• _Task a_
Repeat, line for line, the listing that follows the restricted stock agreement, leaving out every picture line.

• _Quoted text_
· · · · · · ·

Exhibit 10.6


                           RESTRICTED STOCK AGREEMENT

                  THIS AGREEMENT, dated as of the 2nd day of January 2004,
between DYCOM INDUSTRIES, INC., a Florida corporation (the "COMPANY"), and
STEVEN NIELSEN (the "PARTICIPANT").

                  WHEREAS, the Participant is the President and Chief Executive
Officer of the Company and, pursuant to the 2003 Amended and Restated Employment
Agreement between the Company and the Participant, as may be amended from time
to time (the "EMPLOYMENT AGREEMENT"), the Company grants to the Participant
100,000 restricted shares ("RESTRICTED STOCK") of common stock, par value
$.0331/3 per share, of the Company (the "COMMON STOCK") under the Company's 2003
Long-Term Incentive Plan (the "PLAN"), subject to the terms and conditions
hereinafter set forth;

                  NOW, THEREFORE, in consideration of the covenants and
agreements herein contained, the parties hereto agree as follows:

         1. DEFINITIONS; INCORPORATION OF PLAN TERMS.

· · · · · · ·

• _Dataset extract_
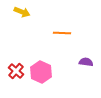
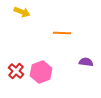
pink hexagon: rotated 15 degrees clockwise
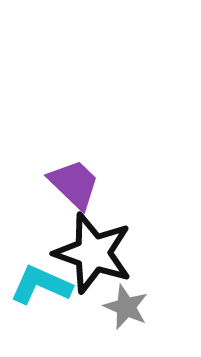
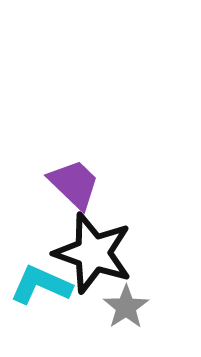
gray star: rotated 15 degrees clockwise
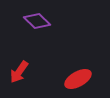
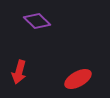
red arrow: rotated 20 degrees counterclockwise
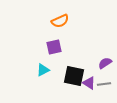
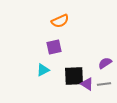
black square: rotated 15 degrees counterclockwise
purple triangle: moved 2 px left, 1 px down
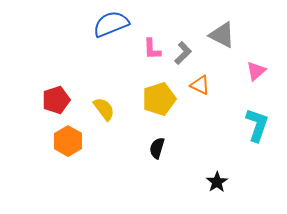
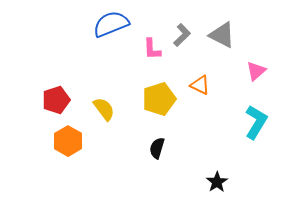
gray L-shape: moved 1 px left, 18 px up
cyan L-shape: moved 1 px left, 3 px up; rotated 12 degrees clockwise
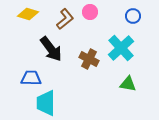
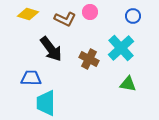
brown L-shape: rotated 65 degrees clockwise
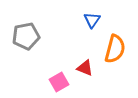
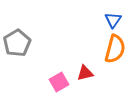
blue triangle: moved 21 px right
gray pentagon: moved 9 px left, 7 px down; rotated 20 degrees counterclockwise
red triangle: moved 5 px down; rotated 36 degrees counterclockwise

· · · · · · ·

• _Task b_
Reproduce the restricted stock agreement word for word, everything from "WHEREAS, the Participant" down to "OF PLAN TERMS.".

• _Written answer a_
pink hexagon: rotated 15 degrees clockwise
gray star: rotated 15 degrees clockwise
red arrow: rotated 20 degrees counterclockwise
black square: rotated 15 degrees counterclockwise
purple triangle: moved 2 px left, 1 px down
gray L-shape: moved 1 px left, 18 px up
cyan L-shape: moved 1 px left, 3 px up; rotated 12 degrees clockwise
brown L-shape: rotated 65 degrees clockwise
blue triangle: moved 21 px right
gray pentagon: moved 9 px left, 7 px down; rotated 20 degrees counterclockwise
red triangle: moved 5 px down; rotated 36 degrees counterclockwise

• _Written answer b_
WHEREAS, the Participant is the President and Chief Executive
Officer of the Company and, pursuant to the 2003 Amended and Restated Employment
Agreement between the Company and the Participant, as may be amended from time
to time (the "EMPLOYMENT AGREEMENT"), the Company grants to the Participant
100,000 restricted shares ("RESTRICTED STOCK") of common stock, par value
$.0331/3 per share, of the Company (the "COMMON STOCK") under the Company's 2003
Long-Term Incentive Plan (the "PLAN"), subject to the terms and conditions
hereinafter set forth;

                  NOW, THEREFORE, in consideration of the covenants and
agreements herein contained, the parties hereto agree as follows:

         1. DEFINITIONS; INCORPORATION OF PLAN TERMS.